见柴锁慢慢沉下心交谈京中事况后,崔谢心内的石头也稍稍放下,开始向这位康王殿下敬起酒来。
“此番赵路为国捐躯,父皇那里有什么追赏啊?”饮下数杯后,酒量不佳的柴锁已经面色红润,俨然是有些醉意了。
崔谢赶忙将杯中残留的一小口抿下:“赵家世代卫国,劳苦功高,赵将军又是赵家这一代最为杰出的男儿,定要追封个侯爷出来才行的……”
“世代卫国……嘿嘿,他赵元立出征之前还与我喝了一顿酒,说是感觉自己命不久矣,若是死在了河中,便要托我好好照顾他那几个弟弟,将他们培养成人……”提到已经魂归黄土的赵路,柴锁面凝如水,话语之中也不免带上了几分悲戚。

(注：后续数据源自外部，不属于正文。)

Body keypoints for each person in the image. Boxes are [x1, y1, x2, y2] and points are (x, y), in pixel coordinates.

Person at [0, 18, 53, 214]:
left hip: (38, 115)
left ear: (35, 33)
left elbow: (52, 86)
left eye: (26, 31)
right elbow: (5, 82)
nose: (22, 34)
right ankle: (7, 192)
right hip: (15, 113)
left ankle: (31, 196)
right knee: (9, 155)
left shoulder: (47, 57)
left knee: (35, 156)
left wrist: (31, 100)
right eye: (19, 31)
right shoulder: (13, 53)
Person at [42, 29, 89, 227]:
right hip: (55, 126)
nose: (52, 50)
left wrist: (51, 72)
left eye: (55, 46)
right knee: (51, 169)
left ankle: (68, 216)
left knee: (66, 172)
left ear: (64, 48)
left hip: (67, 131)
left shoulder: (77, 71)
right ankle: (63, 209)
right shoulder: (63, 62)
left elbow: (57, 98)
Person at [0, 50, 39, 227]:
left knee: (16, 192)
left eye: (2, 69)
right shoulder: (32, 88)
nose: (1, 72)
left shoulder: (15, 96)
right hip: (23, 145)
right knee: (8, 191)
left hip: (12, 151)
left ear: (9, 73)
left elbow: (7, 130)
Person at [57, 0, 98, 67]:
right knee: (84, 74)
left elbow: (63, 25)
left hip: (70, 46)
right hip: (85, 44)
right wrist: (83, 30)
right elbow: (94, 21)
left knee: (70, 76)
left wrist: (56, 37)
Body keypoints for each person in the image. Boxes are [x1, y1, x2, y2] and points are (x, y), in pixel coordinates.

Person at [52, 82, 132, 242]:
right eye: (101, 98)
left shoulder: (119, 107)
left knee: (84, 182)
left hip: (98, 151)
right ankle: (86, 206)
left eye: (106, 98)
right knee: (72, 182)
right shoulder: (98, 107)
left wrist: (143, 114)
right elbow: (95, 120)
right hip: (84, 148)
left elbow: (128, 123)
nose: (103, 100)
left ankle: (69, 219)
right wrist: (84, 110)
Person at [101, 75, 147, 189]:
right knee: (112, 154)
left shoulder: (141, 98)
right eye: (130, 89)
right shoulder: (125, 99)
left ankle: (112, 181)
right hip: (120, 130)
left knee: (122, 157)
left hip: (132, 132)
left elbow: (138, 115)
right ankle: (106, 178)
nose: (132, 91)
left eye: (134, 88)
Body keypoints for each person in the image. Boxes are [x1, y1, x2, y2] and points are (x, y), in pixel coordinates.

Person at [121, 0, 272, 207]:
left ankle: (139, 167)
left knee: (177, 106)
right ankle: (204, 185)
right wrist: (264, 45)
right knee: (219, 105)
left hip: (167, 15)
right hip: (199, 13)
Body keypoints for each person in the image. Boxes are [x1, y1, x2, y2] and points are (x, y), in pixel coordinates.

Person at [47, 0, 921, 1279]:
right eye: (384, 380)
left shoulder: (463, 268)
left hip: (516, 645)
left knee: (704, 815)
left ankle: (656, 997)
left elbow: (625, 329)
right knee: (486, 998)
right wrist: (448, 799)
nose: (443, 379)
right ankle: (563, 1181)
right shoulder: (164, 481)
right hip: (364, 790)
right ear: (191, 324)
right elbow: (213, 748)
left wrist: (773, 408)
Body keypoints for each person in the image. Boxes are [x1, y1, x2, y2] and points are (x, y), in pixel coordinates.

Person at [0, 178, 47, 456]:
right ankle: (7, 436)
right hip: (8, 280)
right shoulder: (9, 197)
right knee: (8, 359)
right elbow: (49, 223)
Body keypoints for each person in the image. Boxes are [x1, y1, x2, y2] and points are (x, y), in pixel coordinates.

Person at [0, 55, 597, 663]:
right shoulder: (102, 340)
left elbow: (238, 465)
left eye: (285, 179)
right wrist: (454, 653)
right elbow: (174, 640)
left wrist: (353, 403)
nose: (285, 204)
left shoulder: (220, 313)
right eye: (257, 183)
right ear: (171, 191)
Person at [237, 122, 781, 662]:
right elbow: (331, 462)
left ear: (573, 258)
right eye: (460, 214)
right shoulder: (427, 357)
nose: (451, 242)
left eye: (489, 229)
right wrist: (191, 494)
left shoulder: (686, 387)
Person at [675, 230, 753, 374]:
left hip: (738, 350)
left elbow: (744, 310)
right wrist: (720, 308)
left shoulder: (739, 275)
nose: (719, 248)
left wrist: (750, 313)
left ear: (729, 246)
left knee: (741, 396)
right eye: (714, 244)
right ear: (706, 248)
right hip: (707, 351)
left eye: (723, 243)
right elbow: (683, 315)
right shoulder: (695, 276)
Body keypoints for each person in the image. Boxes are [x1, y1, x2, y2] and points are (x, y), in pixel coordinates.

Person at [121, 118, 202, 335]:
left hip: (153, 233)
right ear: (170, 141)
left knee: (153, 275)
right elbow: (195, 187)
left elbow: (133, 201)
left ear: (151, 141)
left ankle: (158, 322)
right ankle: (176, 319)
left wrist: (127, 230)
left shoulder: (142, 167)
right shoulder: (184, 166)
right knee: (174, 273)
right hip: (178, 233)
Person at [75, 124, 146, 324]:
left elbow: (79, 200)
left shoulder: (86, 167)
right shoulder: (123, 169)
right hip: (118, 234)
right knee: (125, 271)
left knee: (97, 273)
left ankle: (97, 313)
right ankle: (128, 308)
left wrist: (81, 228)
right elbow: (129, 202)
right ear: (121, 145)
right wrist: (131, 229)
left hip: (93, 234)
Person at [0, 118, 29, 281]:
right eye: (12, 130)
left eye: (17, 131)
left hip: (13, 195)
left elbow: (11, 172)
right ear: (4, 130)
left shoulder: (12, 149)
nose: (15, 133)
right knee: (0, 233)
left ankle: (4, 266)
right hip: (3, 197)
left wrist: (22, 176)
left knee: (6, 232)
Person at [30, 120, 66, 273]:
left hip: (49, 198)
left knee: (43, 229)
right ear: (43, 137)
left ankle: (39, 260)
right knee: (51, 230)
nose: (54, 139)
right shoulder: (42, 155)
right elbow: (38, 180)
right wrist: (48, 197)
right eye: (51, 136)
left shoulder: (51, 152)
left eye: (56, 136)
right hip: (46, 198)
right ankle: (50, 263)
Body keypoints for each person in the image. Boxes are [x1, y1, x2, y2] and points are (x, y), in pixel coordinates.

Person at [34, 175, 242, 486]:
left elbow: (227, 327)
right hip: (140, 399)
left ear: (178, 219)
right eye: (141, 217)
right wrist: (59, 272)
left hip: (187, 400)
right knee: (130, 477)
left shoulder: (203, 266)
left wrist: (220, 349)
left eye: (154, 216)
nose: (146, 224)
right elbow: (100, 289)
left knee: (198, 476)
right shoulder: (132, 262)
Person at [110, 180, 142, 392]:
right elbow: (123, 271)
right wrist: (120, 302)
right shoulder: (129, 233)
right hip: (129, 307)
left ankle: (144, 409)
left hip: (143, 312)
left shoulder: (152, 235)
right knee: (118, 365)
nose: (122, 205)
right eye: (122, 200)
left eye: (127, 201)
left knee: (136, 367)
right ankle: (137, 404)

而一旁的崔谢听闻此言,感伤之情也涌上心头:“自世宗显德年间起,赵家便为国征战,血染黄沙。先祖赵匡胤,以殿前副都点检之身北伐契丹,为流矢所杀;其弟赵匡义南征南唐,为南军水师所破,殁于烈火;更有镇北将军赵德昌与其子赵受益亲冒矢石奋战于前,遭辽人伏击,父子双双殉国……”
“百年前赵家擅出武人,隆兴年间才出了几位文坛大家,到了成德年间却是文武双全,真真是令人羡慕得很呐!”见崔谢亦有感于赵家之忠烈,柴锁心中不快渐消,举杯邀其共饮。
崔谢不敢怠慢,连忙起身碰杯后缓缓坐下:“赵家还多出能吏,现任荆湖北路安抚使赵昚年幼好学,十二岁时中举,十八岁时中进士,于殿前答朝堂诸公论,掷地有声,又历任数处要职,今年不过三十五岁,已然是一镇安抚使。假以时日,未尝不可入主中书,为政福民呐……”
不料柴锁闻言却是一怔,旋即便是阴沉着脸看向了崔谢:“崔先生读经阅文数十载,竟不知此话不可从口中擅出耶?”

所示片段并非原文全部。